Josie Grace

In Loving Memory of Josie Grace
August 20, 2024

I don’t know who rescued who. Josie found me at a time when my life had been destroyed into a million pieces with no shred of what had been. No resemblance to my past. Not even my name.

When we met, she was in a critical health condition, and emotionally her spirit crushed to where she didn’t understand play or bark. After 8 good years, she had been discarded. I felt like we understood each other.

It was March 2018 and my niece was checking out the adoptable at a pet store. Josie wasn’t getting any attention from anyone. She was hairless, shaved down, and had a funny walk due to her back knees. I couldn't help but be drawn to her. She looked like she needed love and a good snuggle.

The next day I drove out to meet her again. They couldn’t find her for quite a while. She had been curled up on a stack of stuff under the front counter in the corner hiding. They didn’t know what the last time she ate was. They said she was having a hard time. She had been there since December. This was March.

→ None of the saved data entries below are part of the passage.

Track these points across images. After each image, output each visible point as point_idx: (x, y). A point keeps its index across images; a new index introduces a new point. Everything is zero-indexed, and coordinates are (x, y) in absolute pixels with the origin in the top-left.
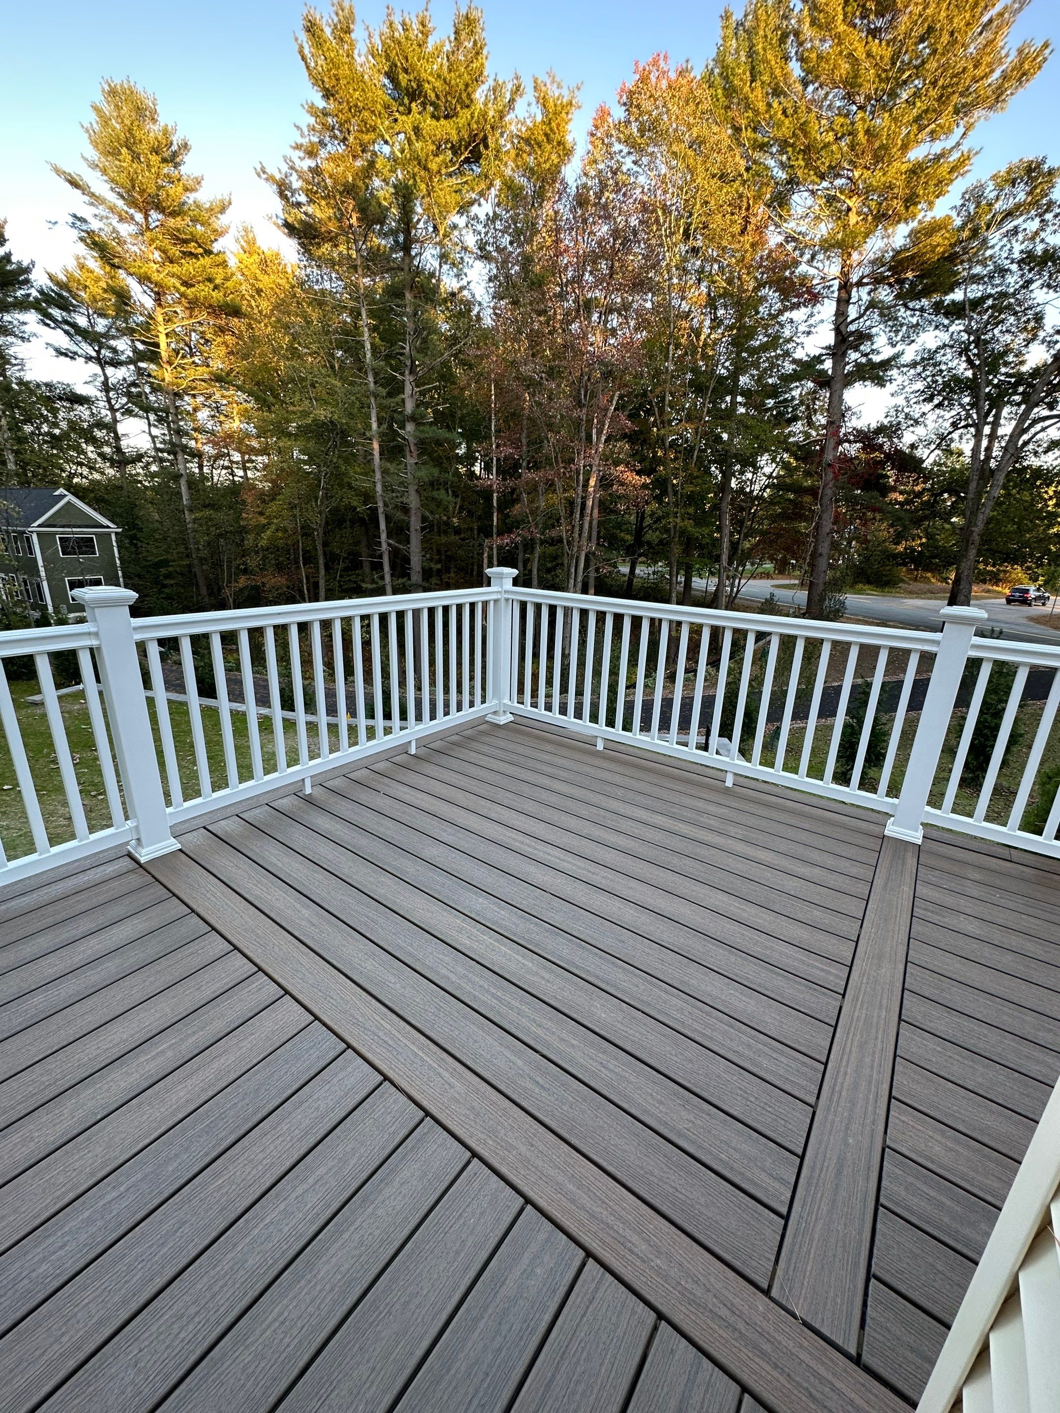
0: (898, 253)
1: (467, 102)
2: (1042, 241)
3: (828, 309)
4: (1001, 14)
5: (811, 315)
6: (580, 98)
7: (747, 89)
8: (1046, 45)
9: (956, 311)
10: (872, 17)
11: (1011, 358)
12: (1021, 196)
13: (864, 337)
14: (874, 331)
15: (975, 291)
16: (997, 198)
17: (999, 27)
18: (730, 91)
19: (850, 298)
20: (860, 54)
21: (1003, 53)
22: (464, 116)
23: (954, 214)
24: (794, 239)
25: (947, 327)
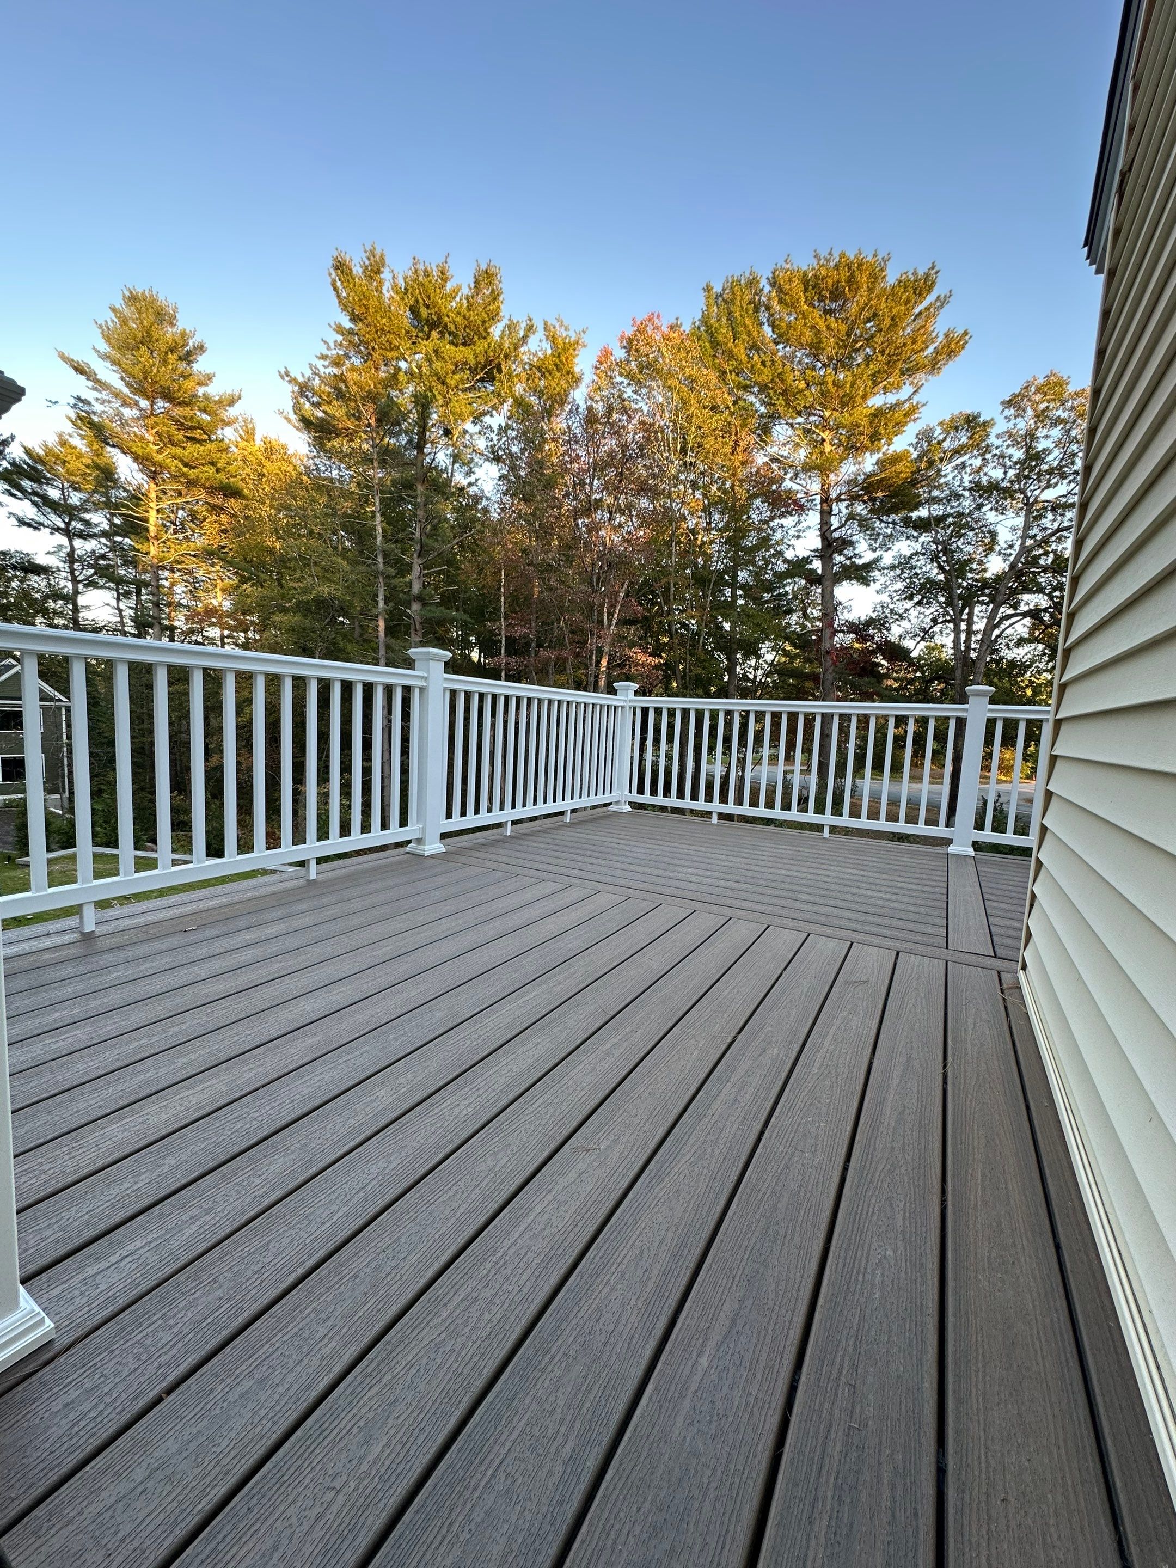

She didn’t want anything to do with me when they brought her in. Her eyes were tear-stained and her spirit was crushed. She didn’t play. She didn’t bark. She only watched everything from a state of shock, looking for where she could curl up and sleep. I can only imagine the horrible life she had previously.

I can’t explain what happened next, but I knew I had to take her. I knew she needed a good home and if she stayed there she wouldn’t make it. I felt the only choice was to bring her home and snuggle. My initial thought was to get her healthy and then help her find a loving quiet home.

Both of us were apprehensive, but in need of each other, so it began.

I told her if she liked me and was good to travel then this might work out.

Josie Grace was a pro cuddler and the best traveler, so.....

Thousands of miles, 2 states, countless flights, road trips, zooms, in-person meetings, presentations, family gatherings, shopping trips, taco dates, and multiple moves later…she became my love.

The couch was her throne. The entire bed belonged to her, specifically the pillow next to me.

She was my good morning and my goodnight.

She was the constant in my life when nothing else made sense.

I could just sit in the quiet with her and just think, or work, but most importantly pray.

We all loved Josie.

We all know she knew she wasn’t a dog or a Pomeranian, she was a Josie. Only one of her kind.

I've always said I rescued her and yet, I think she rescued me. I believe in reality, we rescued each other.

Oliver and I are beyond words with the pain over the loss of our girlfriend.

Love you schnoozie, my little lover, mama's sweet girl, the boss, our girlfriend, and forever, my Josie Grace.